What she treasures the most, though, are the cards and letters, some of which are displayed on the dining room table. Many more fill a manila folder on the same shelf that holds her books and journals.
Lars Norgren, who has a wild mushroom business, brought her chanterelles.
“I was at the Hollywood Farmers Market when I heard about it,” he says. “As soon as I closed down, I drove over there.”
Sure enough, the ovenbird showed himself — or herself; unlike other bird species that have showier males, the boys and girls of Seiurus aurocapilla look alike. Books describe the small songbirds as nondescript, and the one in Hannam's yard does blend into the background. But binoculars bring his beauty — white-ringed eyes, parallel dark lines down an orange head and white speckled breast — and lovable personality into focus.
“They're a very charismatic bird,” says Norgren. “The way they kick up leaves, flip them over with their bill or foot for the tiny bugs hidden on the other side.”
He speculates the ovenbird came to overwinter at Hannam's house because he was a little disoriented.
“He flew slightly west of south rather than slightly east of south,” says the avid birder.

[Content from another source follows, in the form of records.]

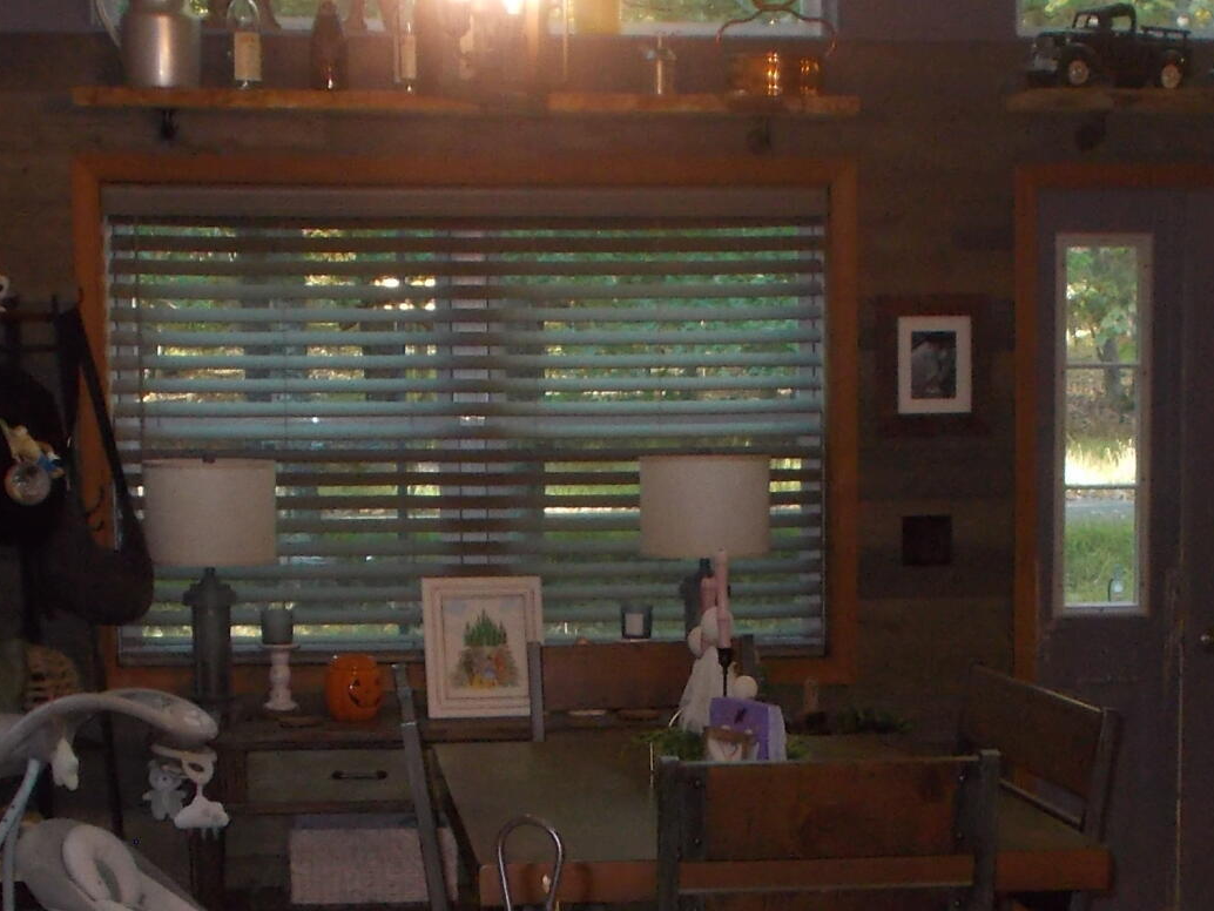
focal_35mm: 87
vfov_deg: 16.7
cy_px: 879
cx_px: 701
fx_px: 3052
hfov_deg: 22.5
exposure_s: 1/25
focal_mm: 5.3
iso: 200
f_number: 3.4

But he's getting enough to eat that he's doing OK. And he's got a shorter trip to get back home to Canada. He's actually better off having lived outside the box."

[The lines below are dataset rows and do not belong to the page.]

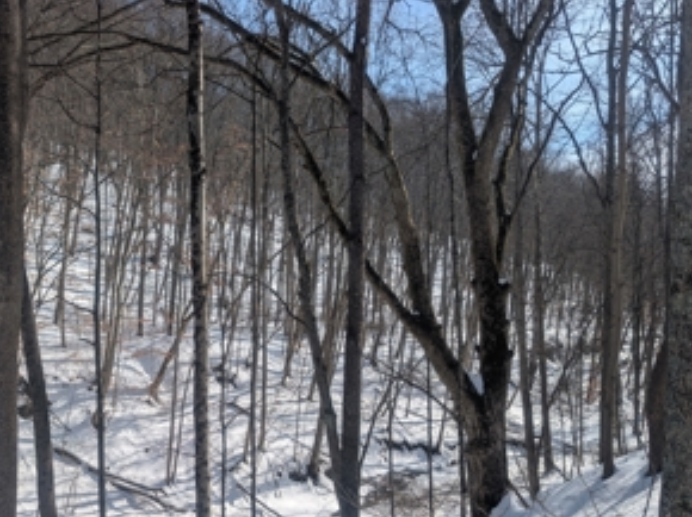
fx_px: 659
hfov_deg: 55.0
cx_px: 282
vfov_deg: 42.4
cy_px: 338
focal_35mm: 33
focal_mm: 6.9
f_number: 1.68
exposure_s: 1/1159
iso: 20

Certainly, outside the box in Hannam's backyard is a friendly place to be. One day last week she spotted 12 species. Winged visitors include chickadees, bushtits, finches, varied thrushes, flickers, song sparrows, grosbeaks, cedar waxwings, a Thompson warbler that Theresa calls Batman because of his mask, and a pair of woodpeckers Suzanne calls Woody and Woodette.

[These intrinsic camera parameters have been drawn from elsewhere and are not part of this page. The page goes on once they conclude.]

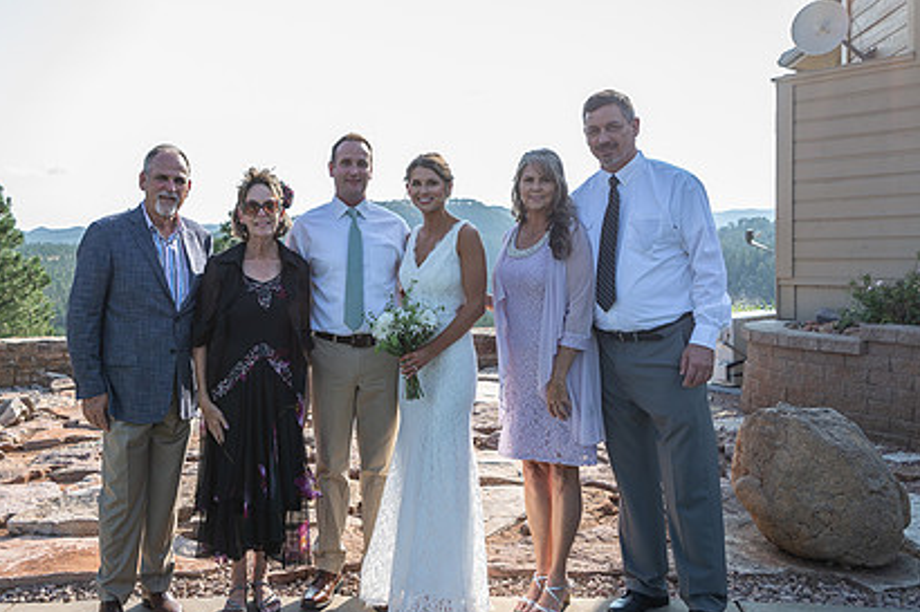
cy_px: 270
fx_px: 868
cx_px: 352
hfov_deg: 55.3
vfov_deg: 38.8
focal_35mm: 34
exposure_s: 1/400
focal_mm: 24
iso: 125
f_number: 3.5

Hannam, who says the ovenbird shows up around 4:30 p.m. daily, doesn't go to extremes to attract birds. She puts piles of wood chips under two ferns and lets the leaves from nearby trees remain on the ground all winter so there are insects to eat.
“He wouldn't be there if she'd been overzealous with the leaf blower,” Norgren says.
Why would someone open her yard to strangers, even when she isn't there?
“I don't own the little bird,” says Hannam. “I want other people to see him. It's been fun.”